### DATA SHOWN
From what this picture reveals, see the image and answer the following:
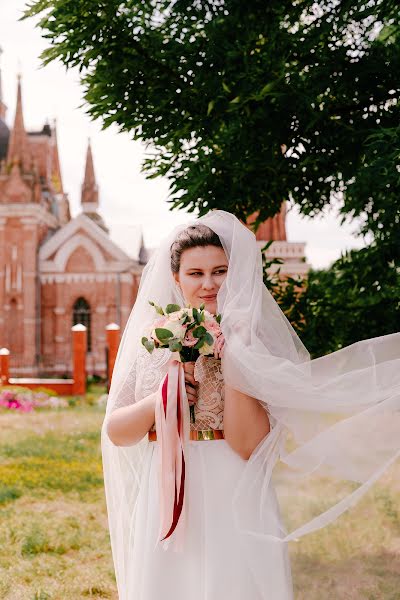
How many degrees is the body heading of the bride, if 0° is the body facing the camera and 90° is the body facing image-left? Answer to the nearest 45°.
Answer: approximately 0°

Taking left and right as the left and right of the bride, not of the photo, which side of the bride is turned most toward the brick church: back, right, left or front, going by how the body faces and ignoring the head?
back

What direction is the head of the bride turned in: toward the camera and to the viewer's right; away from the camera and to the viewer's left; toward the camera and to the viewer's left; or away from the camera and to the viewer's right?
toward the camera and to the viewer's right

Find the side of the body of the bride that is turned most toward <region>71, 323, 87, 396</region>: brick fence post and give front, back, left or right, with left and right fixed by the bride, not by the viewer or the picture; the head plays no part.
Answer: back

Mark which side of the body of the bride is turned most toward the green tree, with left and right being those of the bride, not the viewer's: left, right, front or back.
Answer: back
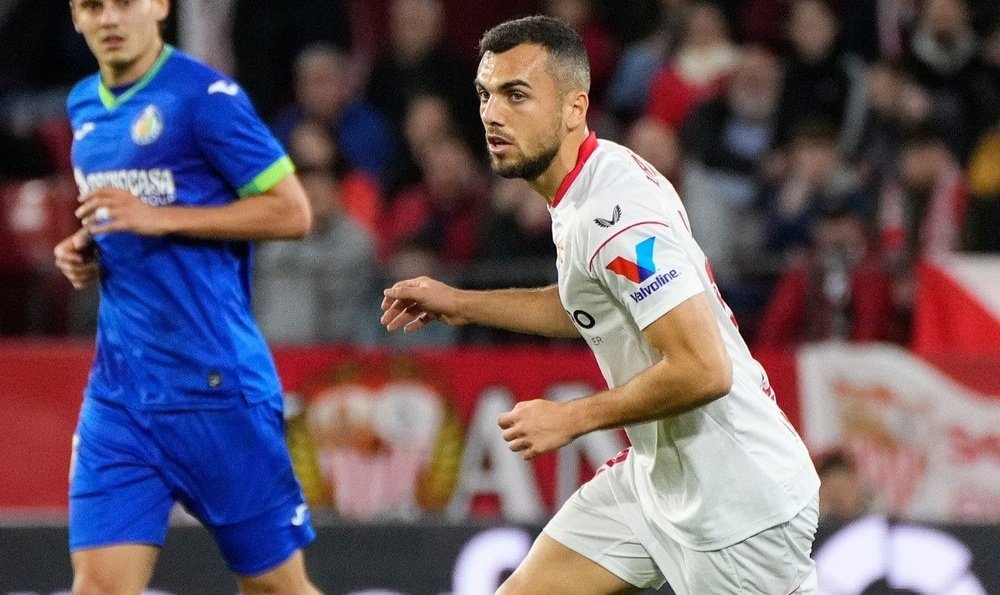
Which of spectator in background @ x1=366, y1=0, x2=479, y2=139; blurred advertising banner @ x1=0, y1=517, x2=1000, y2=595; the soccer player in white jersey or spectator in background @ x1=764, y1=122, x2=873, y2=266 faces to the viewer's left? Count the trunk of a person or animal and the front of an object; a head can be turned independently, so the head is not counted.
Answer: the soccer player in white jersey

### WHAT THIS TASK INVOLVES
Lines from the one with "What direction is" through the final line of the listing above: copy them exactly, both ends included, and omit every picture.

### TASK RESULT
What direction is the head of the bride turned in: toward the camera and to the viewer's right; away from the camera and to the viewer's left; toward the camera and to the viewer's left; or away from the camera and to the viewer's right?
toward the camera and to the viewer's right

Find the side of the body of the bride that is turned most toward <region>71, 323, 87, 396</region>: brick fence post and give front, back, left or right, with left and right fixed by the bride, not by the viewer or the picture; the head plays no part.
Answer: back

Mark which side of the body of the bride is turned most toward the green tree, with left and right being those of the bride, not the viewer's: left, right, front or back.
Answer: back
Which of spectator in background @ x1=366, y1=0, x2=479, y2=139; blurred advertising banner @ x1=0, y1=517, x2=1000, y2=595; the soccer player in white jersey or spectator in background @ x1=764, y1=122, x2=873, y2=266 faces to the viewer's left? Count the trunk of a person or animal and the front of an object; a head can be turned independently, so the head is not counted.
Answer: the soccer player in white jersey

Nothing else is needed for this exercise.